> Request: All entries are to be returned verbatim.

::: Raw data

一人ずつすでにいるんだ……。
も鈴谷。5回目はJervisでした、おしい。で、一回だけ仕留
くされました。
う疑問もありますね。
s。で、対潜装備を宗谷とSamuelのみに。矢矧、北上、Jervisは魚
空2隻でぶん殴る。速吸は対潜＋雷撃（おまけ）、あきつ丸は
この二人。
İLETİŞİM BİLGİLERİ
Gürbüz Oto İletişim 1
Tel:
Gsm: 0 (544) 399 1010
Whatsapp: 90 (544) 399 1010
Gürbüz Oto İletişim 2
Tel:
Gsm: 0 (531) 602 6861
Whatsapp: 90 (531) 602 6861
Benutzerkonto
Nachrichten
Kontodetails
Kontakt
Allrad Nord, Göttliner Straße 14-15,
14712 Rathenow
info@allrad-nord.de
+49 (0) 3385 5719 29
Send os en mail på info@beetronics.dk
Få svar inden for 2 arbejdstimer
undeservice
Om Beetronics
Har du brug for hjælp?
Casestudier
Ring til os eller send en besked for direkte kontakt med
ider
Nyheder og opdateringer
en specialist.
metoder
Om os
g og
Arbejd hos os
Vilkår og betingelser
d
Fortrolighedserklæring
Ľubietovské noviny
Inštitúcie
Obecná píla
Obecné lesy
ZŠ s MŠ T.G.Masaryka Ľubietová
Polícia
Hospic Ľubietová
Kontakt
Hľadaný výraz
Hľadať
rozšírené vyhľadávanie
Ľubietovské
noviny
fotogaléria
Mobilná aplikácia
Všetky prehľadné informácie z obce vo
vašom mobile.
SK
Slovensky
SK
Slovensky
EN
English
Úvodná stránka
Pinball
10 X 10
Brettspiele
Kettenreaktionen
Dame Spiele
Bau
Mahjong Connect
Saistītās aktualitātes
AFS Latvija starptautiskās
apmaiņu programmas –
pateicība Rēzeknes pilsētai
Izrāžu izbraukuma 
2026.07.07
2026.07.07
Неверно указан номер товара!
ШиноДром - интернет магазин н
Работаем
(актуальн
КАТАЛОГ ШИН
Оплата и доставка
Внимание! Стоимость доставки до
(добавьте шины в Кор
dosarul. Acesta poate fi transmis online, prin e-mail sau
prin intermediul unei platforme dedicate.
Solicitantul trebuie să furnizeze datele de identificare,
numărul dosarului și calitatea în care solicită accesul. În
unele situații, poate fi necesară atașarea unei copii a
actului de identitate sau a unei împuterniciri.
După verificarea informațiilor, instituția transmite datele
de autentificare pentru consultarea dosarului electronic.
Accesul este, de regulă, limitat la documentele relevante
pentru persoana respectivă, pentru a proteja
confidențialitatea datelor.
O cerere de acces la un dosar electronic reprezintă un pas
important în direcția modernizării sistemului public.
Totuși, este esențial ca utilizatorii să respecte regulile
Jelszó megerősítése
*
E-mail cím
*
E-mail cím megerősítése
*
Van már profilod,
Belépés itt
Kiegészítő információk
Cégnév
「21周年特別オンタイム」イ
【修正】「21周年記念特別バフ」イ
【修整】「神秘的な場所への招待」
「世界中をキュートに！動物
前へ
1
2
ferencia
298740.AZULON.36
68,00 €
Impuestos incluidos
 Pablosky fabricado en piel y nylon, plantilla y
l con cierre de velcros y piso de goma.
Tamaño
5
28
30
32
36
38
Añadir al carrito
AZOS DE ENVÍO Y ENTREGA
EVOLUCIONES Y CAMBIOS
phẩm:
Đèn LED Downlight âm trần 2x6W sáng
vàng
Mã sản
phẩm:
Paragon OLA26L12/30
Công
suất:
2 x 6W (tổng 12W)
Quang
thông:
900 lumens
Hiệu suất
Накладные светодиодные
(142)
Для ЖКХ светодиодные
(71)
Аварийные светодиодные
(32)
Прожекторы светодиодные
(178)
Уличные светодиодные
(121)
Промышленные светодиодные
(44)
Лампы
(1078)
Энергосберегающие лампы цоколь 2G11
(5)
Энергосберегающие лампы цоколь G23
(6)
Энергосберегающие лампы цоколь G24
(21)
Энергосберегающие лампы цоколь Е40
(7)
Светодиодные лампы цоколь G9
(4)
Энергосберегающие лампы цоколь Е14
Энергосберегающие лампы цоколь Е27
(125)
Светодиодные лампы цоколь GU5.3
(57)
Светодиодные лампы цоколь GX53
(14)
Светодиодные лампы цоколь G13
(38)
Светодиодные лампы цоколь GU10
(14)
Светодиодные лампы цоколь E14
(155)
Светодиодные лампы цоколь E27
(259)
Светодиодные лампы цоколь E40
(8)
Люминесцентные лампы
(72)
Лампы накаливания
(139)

::::::

> Task response:
一人ずつすでにいるんだ……。
も鈴谷。5回目はJervisでした、おしい。で、一回だけ仕留
くされました。
う疑問もありますね。
s。で、対潜装備を宗谷とSamuelのみに。矢矧、北上、Jervisは魚
空2隻でぶん殴る。速吸は対潜＋雷撃（おまけ）、あきつ丸は
この二人。
İLETİŞİM BİLGİLERİ
Gürbüz Oto İletişim 1
Tel:
Gsm: 0 (544) 399 1010
Whatsapp: 90 (544) 399 1010
Gürbüz Oto İletişim 2
Tel:
Gsm: 0 (531) 602 6861
Whatsapp: 90 (531) 602 6861
Benutzerkonto
Nachrichten
Kontodetails
Kontakt
Allrad Nord, Göttliner Straße 14-15,
14712 Rathenow
info@allrad-nord.de
+49 (0) 3385 5719 29
Send os en mail på info@beetronics.dk
Få svar inden for 2 arbejdstimer
undeservice
Om Beetronics
Har du brug for hjælp?
Casestudier
Ring til os eller send en besked for direkte kontakt med
ider
Nyheder og opdateringer
en specialist.
metoder
Om os
g og
Arbejd hos os
Vilkår og betingelser
d
Fortrolighedserklæring
Ľubietovské noviny
Inštitúcie
Obecná píla
Obecné lesy
ZŠ s MŠ T.G.Masaryka Ľubietová
Polícia
Hospic Ľubietová
Kontakt
Hľadaný výraz
Hľadať
rozšírené vyhľadávanie
Ľubietovské
noviny
fotogaléria
Mobilná aplikácia
Všetky prehľadné informácie z obce vo
vašom mobile.
SK
Slovensky
SK
Slovensky
EN
English
Úvodná stránka
Pinball
10 X 10
Brettspiele
Kettenreaktionen
Dame Spiele
Bau
Mahjong Connect
Saistītās aktualitātes
AFS Latvija starptautiskās
apmaiņu programmas –
pateicība Rēzeknes pilsētai
Izrāžu izbraukuma 
2026.07.07
2026.07.07
Неверно указан номер товара!
ШиноДром - интернет магазин н
Работаем
(актуальн
КАТАЛОГ ШИН
Оплата и доставка
Внимание! Стоимость доставки до
(добавьте шины в Кор
dosarul. Acesta poate fi transmis online, prin e-mail sau
prin intermediul unei platforme dedicate.
Solicitantul trebuie să furnizeze datele de identificare,
numărul dosarului și calitatea în care solicită accesul. În
unele situații, poate fi necesară atașarea unei copii a
actului de identitate sau a unei împuterniciri.
După verificarea informațiilor, instituția transmite datele
de autentificare pentru consultarea dosarului electronic.
Accesul este, de regulă, limitat la documentele relevante
pentru persoana respectivă, pentru a proteja
confidențialitatea datelor.
O cerere de acces la un dosar electronic reprezintă un pas
important în direcția modernizării sistemului public.
Totuși, este esențial ca utilizatorii să respecte regulile
Jelszó megerősítése
*
E-mail cím
*
E-mail cím megerősítése
*
Van már profilod,
Belépés itt
Kiegészítő információk
Cégnév
「21周年特別オンタイム」イ
【修正】「21周年記念特別バフ」イ
【修整】「神秘的な場所への招待」
「世界中をキュートに！動物
前へ
1
2
ferencia
298740.AZULON.36
68,00 €
Impuestos incluidos
 Pablosky fabricado en piel y nylon, plantilla y
l con cierre de velcros y piso de goma.
Tamaño
5
28
30
32
36
38
Añadir al carrito
AZOS DE ENVÍO Y ENTREGA
EVOLUCIONES Y CAMBIOS
phẩm:
Đèn LED Downlight âm trần 2x6W sáng
vàng
Mã sản
phẩm:
Paragon OLA26L12/30
Công
suất:
2 x 6W (tổng 12W)
Quang
thông:
900 lumens
Hiệu suất
Накладные светодиодные
(142)
Для ЖКХ светодиодные
(71)
Аварийные светодиодные
(32)
Прожекторы светодиодные
(178)
Уличные светодиодные
(121)
Промышленные светодиодные
(44)
Лампы
(1078)
Энергосберегающие лампы цоколь 2G11
(5)
Энергосберегающие лампы цоколь G23
(6)
Энергосберегающие лампы цоколь G24
(21)
Энергосберегающие лампы цоколь Е40
(7)
Светодиодные лампы цоколь G9
(4)
Энергосберегающие лампы цоколь Е14
Энергосберегающие лампы цоколь Е27
(125)
Светодиодные лампы цоколь GU5.3
(57)
Светодиодные лампы цоколь GX53
(14)
Светодиодные лампы цоколь G13
(38)
Светодиодные лампы цоколь GU10
(14)
Светодиодные лампы цоколь E14
(155)
Светодиодные лампы цоколь E27
(259)
Светодиодные лампы цоколь E40
(8)
Люминесцентные лампы
(72)
Лампы накаливания
(139)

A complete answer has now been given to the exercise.